La désaffection du milieu du cinéma québécois à l'égard du FFM n'a jamais été aussi évidente. Mardi, lors du dévoilement de sa programmation, peu couru, l'industrie brillait par son absence. Et l'on sentait les évidentes tensions entre la direction du festival et le milieu cinématographique.

«Il vaut peut-être mieux qu'ils sortent appuyés d'une bonne campagne de marketing plutôt que de sortir dans un festival où certains journalistes seront méchants envers eux», a déclaré la directrice générale Danièle Cauchard à propos de la faible représentation des films québécois au FFM.

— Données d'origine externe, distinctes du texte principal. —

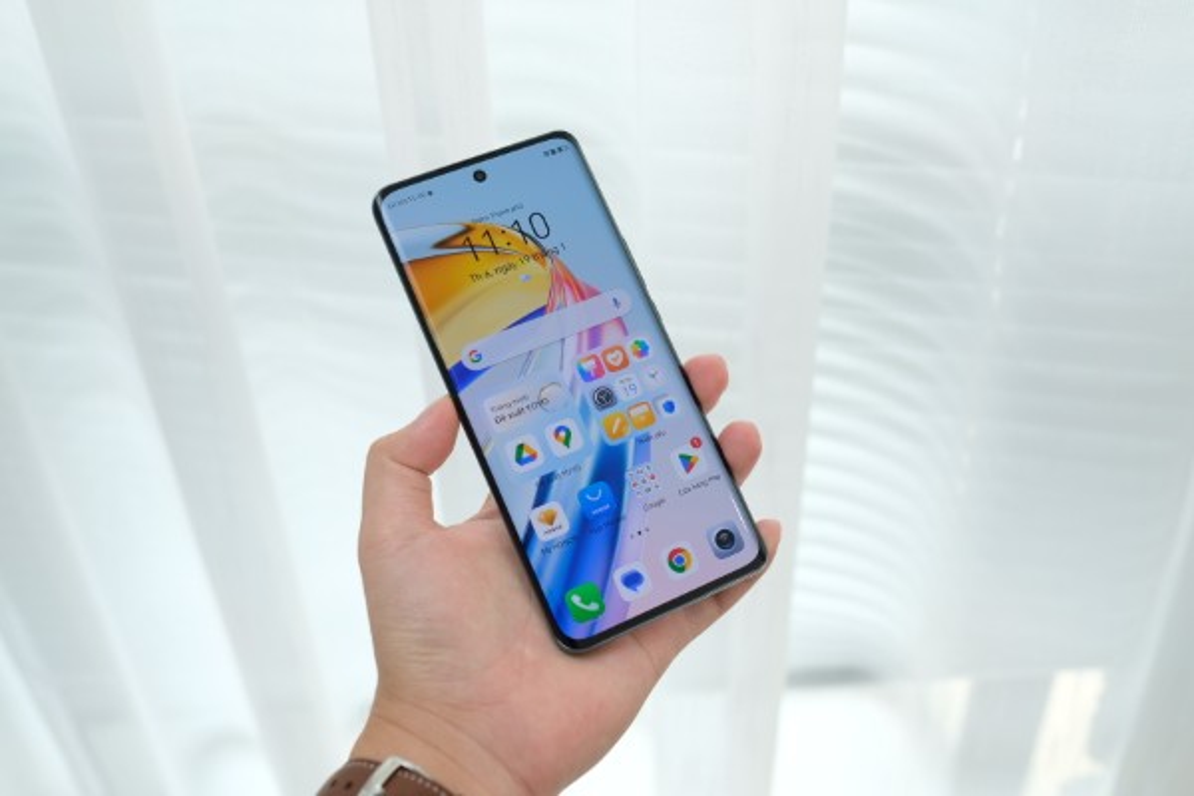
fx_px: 1161
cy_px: 398
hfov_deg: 54.4
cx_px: 597
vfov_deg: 37.9
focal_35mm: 35
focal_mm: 23
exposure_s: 1/210
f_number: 3.2
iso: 200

«Si on peut aider un film, ou qu'un film peut aider le festival, on le prend», a ajouté Serge Losique, en précisant que le cinéma québécois était «très bien représenté, en compétition et ailleurs» au FFM. Rappelons que le Festival des films du monde présentera 212 longs métrages cette année, dont deux sont québécois.

C'est précisément cette relation «d'entraide» entre le Festival et l'industrie, dont parle M. Losique, qui semble faire défaut au FFM. En coulisse, à mots à peine couverts, on comprend que bien des producteurs et distributeurs ne voient plus aucun avantage à ce que leurs films soient associés au festival montréalais. Ils craignent même qu'une présentation dans le cadre du FFM ne soit néfaste à la carrière en salle d'un film.

C'est ce qui explique peut-être que Liverpool de Manon Briand ait pris l'affiche quelques semaines seulement avant le Festival des films du monde. Que Camion de Rafaël Ouellet - qui aurait fait un excellent film d'ouverture - sortira en salle six jours avant le début du FFM. Qu'un film comme Catimini, deuxième long métrage de Nathalie Saint-Pierre (Ma voisine danse le ska), sera présenté en compétition à Angoulême plutôt qu'à Montréal à la fin du mois. Et que La vallée des larmes de Maryanne Zéhil, avec Nathalie Coupal, sur les massacres de Sabra et Chatila, prendra l'affiche en plein milieu du festival, sans y avoir été présenté.

En d'autres circonstances, plusieurs de ces films auraient volontiers profité de la tribune médiatique - en perte de vitesse, il faut dire - que représente le FFM. «Le monde et les temps changent», comme dirait l'autre...

Tablant sur sa réputation internationale, le TIFF (l'un des quatre grands festivals du monde du cinéma) arrache les plus gros morceaux de notre cinématographie au FFM et offre aux films québécois une visibilité sans commune mesure. L'industrie du cinéma et les médias du monde entier se déplacent à Toronto - devenu bien plus qu'un «festival de vedettes à gogo», comme le dirait Serge Losique -, ce qui n'est plus le cas de Montréal depuis belle lurette.

On l'a dit et redit, c'est vrai. Ce n'est pas moins triste pour autant.